OPAL also retained TriMet's proposals to sell ads on its website and Transit Tracker phone service, and to trim internal programs and staff by $1.2 million.

In a 12-page response to OPAL's proposal several weeks later, TriMet said it would be irresponsible to reduce its contingency savings, illegal to reduce its streetcar payments and impractical to charge for park and rides. The agency also questioned OPAL's assumptions of how riders would respond to fare changes.

OPAL's proposal was discussed in detail in and below an April 2012 Portland Transport post by Zef Wagner.

[edit] Higher fares at peak hours

On Portland Transport, Zef Wagner proposed a 25-cent premium for peak-hour trips. "It charges more during the time when more service is needed, helping to pay for all those expensive peak-only buses and extra runs. It also encourages people who have some choice about when to travel to choose non-peak times, reducing overcrowding during the peak."

[edit] Eliminate external marketing contracts

The creator of MAXFAQs criticism of the survey proposed eliminating TriMet's contract with ID Branding, its main external marketing firm.

[edit] Suggestions from Jason McHuff

In a video, creator Jason McHuff identified various larger-scale measures to cut TriMet's costs, including replacing TriMet employees' employer-purchased insurance plan with a pooled health savings account. Among other ideas McHuff also suggested a time-based fare system, payroll tax credits for employers who offer employee shuttles, and rearranging out-of-service bus destinations to reduce deadheading.
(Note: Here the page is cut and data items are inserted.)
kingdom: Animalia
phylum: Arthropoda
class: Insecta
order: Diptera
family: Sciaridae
[edit] Cuts already completed by TriMet

TriMet managers say they've already made all the following cuts in previous fiscal years:

  • Cut costs
  • Cut staff
  • Delayed investments
  • Used stimulus money
  • Depleted reserves
  • Cut admin benefits
  • Implemented furloughs
  • Frozen salaries (this moratorium on merit-based salary hikes ended with the 2013 fiscal year; administrative salary raises took effect July 1, 2012).
  • Delayed replacing buses
  • Delayed upgrading fare system and facilities
  • Reduced growth in LIFT costs
  • Improved fuel efficiency
  • Reduced employee overtime

"If there was low-hanging fruit, it would have been plucked," McFarlane said in January 2011.
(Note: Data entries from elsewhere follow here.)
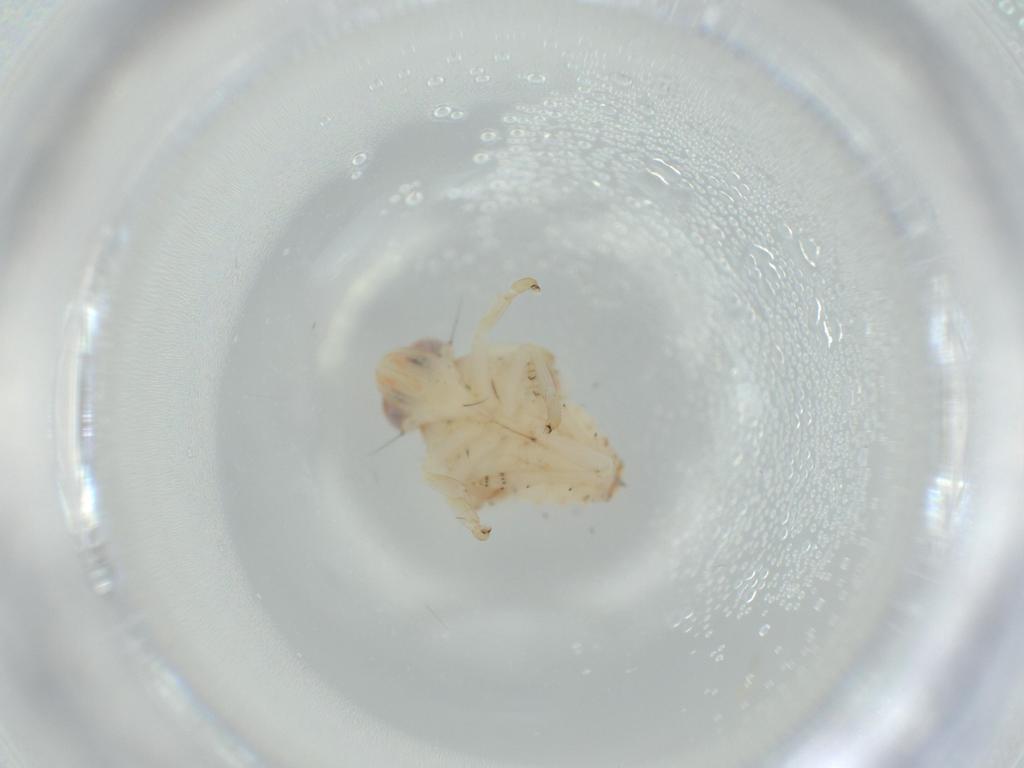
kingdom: Animalia
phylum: Arthropoda
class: Insecta
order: Hemiptera
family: Nogodinidae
[edit] How to comment directly on the budget

TriMet announced a variety of ways to sound off on the budget, including a series of four open houses in mid-February, a live Twitter chat with General Manager Neil McFarlane, calls to 503-238-RIDE (select option #5) or emails to

[edit] Balance-the-budget game

For the first time, the transit agency kicked off its budget process by creating an online game that let anyone in the public choose from a set of options for balancing the budget. The agency is closely tracking the popularity of each option and plans to use public input when it presents a set of budget cuts to its board in early April 2012.
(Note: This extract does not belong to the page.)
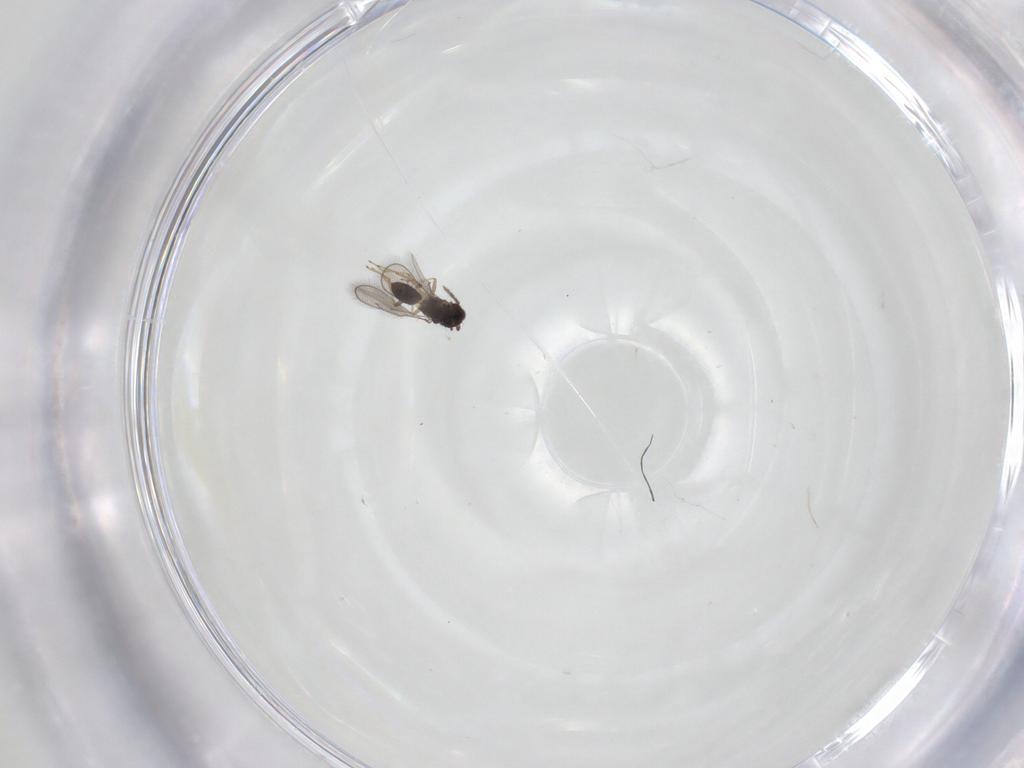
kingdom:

In its first week alone, according to TriMet Marketing Director Drew Blevins, the game drew about 1,800 completed surveys, more people than TriMet typically reaches during an entire budget outreach process. Blevins said that once the information was gathered -- something that would have been done during any budget process -- the game itself took less than a week for a single web designer/developer to assemble.

The game also drew criticism. One, the anonymous creator of MAXFAQs and a TriMet rail operator, worried that "the results could later be presented without context (e.g. claiming that '80% of the respondents favored cutting service on the Red Line' while making no mention that that was the only MAX line put forth as an option."